* [Passage]

---+---

More than a century ago, in
1900, Black intellectual extraordinaire of his
day, W.E.B. Du Bois, stated that the problem of
the 20th century would be the problem of the
color line. He was right on target. Indeed, this
prophetic message is very relevant today in the
21st century. If the past several years have
taught us anything, it is that we as a nation
are in a perpetual state of crisis when it comes
to the racial situation plaguing our nation.
A Pew
Research Center poll conducted
in August this year asked more than 5,000 adults
their views on the state of race relations in
America. White adults were the most likely to
say that the country has made a great deal or a
fair amount of progress in ensuring racial
equality, as these were the responses given by
58% of White adults. In turn, Black adults were
the least likely to
say there’s been a lot of progress (30%).
About a third of Black Americans
(32%) say the country hasn’t made much progress
or any progress at all on racial equality in the
last 60 years. This is larger than the shares of
Hispanic (19%), White (11%), and Asian (11%)
Americans who say the same.

---+---

* [Given information]
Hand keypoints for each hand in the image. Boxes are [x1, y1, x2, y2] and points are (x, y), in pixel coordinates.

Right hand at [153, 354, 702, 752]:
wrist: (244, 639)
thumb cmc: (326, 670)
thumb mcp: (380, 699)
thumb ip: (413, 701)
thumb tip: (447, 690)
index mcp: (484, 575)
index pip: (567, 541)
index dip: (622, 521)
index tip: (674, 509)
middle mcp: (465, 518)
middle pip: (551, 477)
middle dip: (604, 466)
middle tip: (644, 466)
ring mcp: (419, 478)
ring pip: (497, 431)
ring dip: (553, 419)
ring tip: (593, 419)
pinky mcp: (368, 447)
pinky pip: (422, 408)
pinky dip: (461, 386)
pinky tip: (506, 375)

---+---

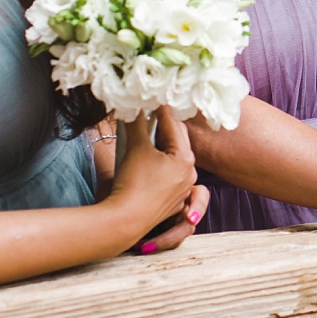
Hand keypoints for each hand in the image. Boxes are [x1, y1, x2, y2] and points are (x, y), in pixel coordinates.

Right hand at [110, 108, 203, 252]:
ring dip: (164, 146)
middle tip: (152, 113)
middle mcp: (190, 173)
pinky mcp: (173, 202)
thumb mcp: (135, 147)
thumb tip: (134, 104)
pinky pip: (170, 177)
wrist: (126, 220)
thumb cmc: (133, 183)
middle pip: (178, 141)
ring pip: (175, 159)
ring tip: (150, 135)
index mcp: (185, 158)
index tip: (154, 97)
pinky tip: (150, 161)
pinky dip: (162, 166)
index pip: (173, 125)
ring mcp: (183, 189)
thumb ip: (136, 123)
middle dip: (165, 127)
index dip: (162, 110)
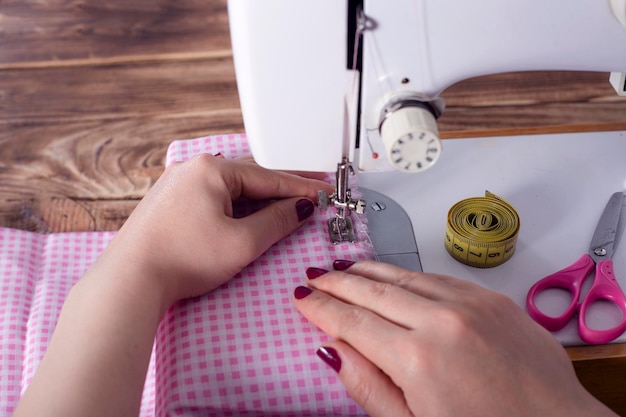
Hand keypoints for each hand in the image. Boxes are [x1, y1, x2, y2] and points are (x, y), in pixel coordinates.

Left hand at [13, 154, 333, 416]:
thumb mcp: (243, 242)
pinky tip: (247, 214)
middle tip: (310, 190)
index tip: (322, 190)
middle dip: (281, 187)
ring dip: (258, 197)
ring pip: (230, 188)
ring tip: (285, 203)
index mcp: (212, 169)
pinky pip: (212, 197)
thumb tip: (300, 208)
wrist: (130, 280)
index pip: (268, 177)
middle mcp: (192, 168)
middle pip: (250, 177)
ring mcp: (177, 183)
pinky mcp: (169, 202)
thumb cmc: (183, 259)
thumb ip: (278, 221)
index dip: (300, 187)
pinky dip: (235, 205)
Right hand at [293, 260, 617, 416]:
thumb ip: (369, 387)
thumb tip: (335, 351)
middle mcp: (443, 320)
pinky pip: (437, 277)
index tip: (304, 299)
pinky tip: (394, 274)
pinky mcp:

---+---

* [Action item A] In the passage on race relations, what share of Black Americans say the country hasn't made much or any progress on racial equality in the last 60 years?
* [Action item B] Extend the passage on race relations, starting after its final sentence.

* [Task response A] 32%

* [Task response B]
The recently conducted poll
provides specific details on the vast divide of
opinion between different races on topics
including politics, economics, and law
enforcement. Such findings demonstrate that more
than a decade after the election of the nation’s
first Black president notwithstanding, race is
still the unruly, rambunctious elephant running
wildly through the room.
As a Black college professor,
when communicating with other educated Black
professionals (and some non-Black) friends, and
acquaintances and through my interactions on
social media, I can detect the unmistakable
level of anger, stress, fear, and most certainly
resentment in regard to the current volatile
racial situation. Such emotions are indeed well
founded. The temperature is hot, and the climate
has become unpredictable.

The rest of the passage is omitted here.